In the covered corridor, on the east and southern edges of the temple, there were carved reliefs along the interior walls. The passageway was decorated with relief scenes depicting the sed-festival, an important Ancient Egyptian ritual of renewal. These carvings highlight Re's beneficent attitude towards Nyuserre's reign through episodes of the sed-festival. Such depictions, in fact, represent the most detailed display of this theme from the Old Kingdom. Similar sed-festival scenes also appear in the chapel towards the southern edge of the chapel. Additionally, in the short passageway connecting to the obelisk platform from the south, known as the Room of the Seasons, are detailed painted reliefs in limestone depicting two of the three Egyptian seasons, akhet (inundation) and shemu (harvest). The reliefs from the Room of the Seasons essentially illustrate the sun's life-giving and sustaining role in nature, particularly during the spring and summer seasons. Accompanying these seasonal scenes are illustrations of seasonal activities (i.e. netting fish, trapping birds, making papyrus boats, and phases of the agricultural cycle). The vast illustrations of animal and plant life as well as human engagement with nature may be some of the earliest extensive corpus of such scenes. The artwork was likely commissioned by King Nyuserre himself. Although, the reliefs do not reflect typical royal funerary decoration scene during The Old Kingdom, and although skilfully designed, they are not as carefully executed as similar carvings from the 4th and early 5th dynasties. The image to the right shows a fragmented relief from the temple. The carving portrays Egyptians trapping birds in a clap net. The clap net itself is missing, but six men are shown in the lower register holding the rope that will pull the net shut. In the upper right register, two figures are shown caging two birds that have already been caught, while in the upper left corner, a cow and her calf make up the remnants of a much larger animal husbandry scene. Nearly all reliefs at the site were removed, mostly to German collections, and many perished during World War II. Unfortunately as a result, today nearly all reliefs have been either destroyed or severely fragmented.

==Other ruins==
The German archaeological expedition under the direction of Friedrich Wilhelm von Bissing uncovered the ruins of large buildings of mudbricks beneath the sun temple of Nyuserre in Abu Gorab. It is possible that these represent the remains of the sun temple of Neferefre, called Ra Hotep, "Ra's offering table", although this is still conjectural.

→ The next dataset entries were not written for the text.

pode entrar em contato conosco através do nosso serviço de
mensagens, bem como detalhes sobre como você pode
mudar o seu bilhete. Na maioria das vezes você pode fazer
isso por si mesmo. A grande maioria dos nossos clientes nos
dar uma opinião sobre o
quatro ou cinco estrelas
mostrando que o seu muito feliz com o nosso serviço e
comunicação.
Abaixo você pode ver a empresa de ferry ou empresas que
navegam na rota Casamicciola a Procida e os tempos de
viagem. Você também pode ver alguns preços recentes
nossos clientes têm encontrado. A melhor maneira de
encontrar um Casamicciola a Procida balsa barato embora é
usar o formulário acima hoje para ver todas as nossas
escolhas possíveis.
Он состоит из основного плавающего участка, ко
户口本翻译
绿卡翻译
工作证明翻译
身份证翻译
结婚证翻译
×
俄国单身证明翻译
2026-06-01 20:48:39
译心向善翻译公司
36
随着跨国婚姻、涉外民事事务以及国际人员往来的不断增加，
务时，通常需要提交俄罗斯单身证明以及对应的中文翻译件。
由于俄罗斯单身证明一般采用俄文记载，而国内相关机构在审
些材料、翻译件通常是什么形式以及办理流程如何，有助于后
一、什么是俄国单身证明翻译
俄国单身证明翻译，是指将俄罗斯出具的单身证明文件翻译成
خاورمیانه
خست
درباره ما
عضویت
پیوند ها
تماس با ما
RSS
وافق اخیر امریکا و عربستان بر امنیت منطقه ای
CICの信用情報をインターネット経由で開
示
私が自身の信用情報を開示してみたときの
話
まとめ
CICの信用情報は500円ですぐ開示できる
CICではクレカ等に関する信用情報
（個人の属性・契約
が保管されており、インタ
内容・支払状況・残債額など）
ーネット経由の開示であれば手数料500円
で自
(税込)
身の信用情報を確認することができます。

In August 2022, archaeologists from the Polish Academy of Sciences in Warsaw announced the discovery of a 4,500-year-old temple dedicated to the Egyptian sun god Ra. The recently discovered sun temple was made from mud bricks and was about 60 meters long by 20 m wide. According to Massimiliano Nuzzolo, co-director of the excavation, storage rooms and other rooms may have been served for cultic purposes and the walls of the building were all plastered in black and white. The L-shaped entrance portico had two limestone columns and was partly made of white limestone. Dozens of well-preserved beer jars and several well-made and red-lined vessels, seal impressions, including seals of the pharaohs who ruled during the fifth and sixth dynasties were also uncovered. One of the earliest seals might belonged to pharaoh Shepseskare, who ruled Egypt before Nyuserre.